Мужчина поднял голову, и она заметила его глаза, затуманенные страстью. Они с откровенно голодным выражением скользили по лицу Дорис. Да это был подлинный чувственный голод! И желая утолить этот голод, Дорис как заклинание шептала его имя дрожащими губами. Его руки скользнули еще ниже, казалось, теперь их тела слились в единый диковинный организм. Ее била дрожь, причем сильнее, чем при любой лихорадке, которую ей довелось пережить. Это было желание, неутоленное и оттого неподвластное любым доводам разума и логике!
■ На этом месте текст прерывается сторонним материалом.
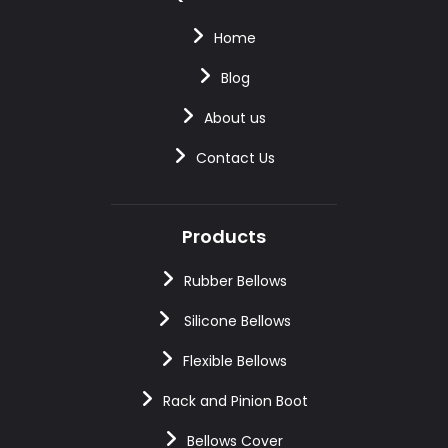
Home
Blog
About us
Contact Us
Products
Rubber Bellows
Silicone Bellows
Flexible Bellows
Rack and Pinion Boot
Bellows Cover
Брюс стянул через голову легкую рубашку Дорис и бросил на пол. От его возбужденного взгляда у Дорис опять перехватило дыхание. Впервые в жизни ей довелось испытать удовлетворение от своего собственного тела. Она пододвинулась к Брюсу еще теснее, ее груди, матовая кожа которых была заметно светлее, чем на открытых частях тела, колыхались, освободившись от опеки одежды. Она протянула обе руки, чтобы обхватить и притянуть к себе его голову. Когда ей это удалось, Брюс сжал губами один из сосков, и Дорис сладостно застонала. Желание подчиниться мужской силе было таким неожиданным и всепоглощающим, что у нее не возникало и мысли о том, что она может отказать ему в чем-либо. Но вдруг она почувствовала, как напряглось его тренированное тело, и поняла, что он отстранил ее от себя. Его руки соскользнули по ее спине, не задержавшись на округлости ягодиц. Дорис оказалась на свободе, которой вовсе не жаждала. Она была свободна… от его объятий, но почувствовала от этого какую-то странную опустошенность.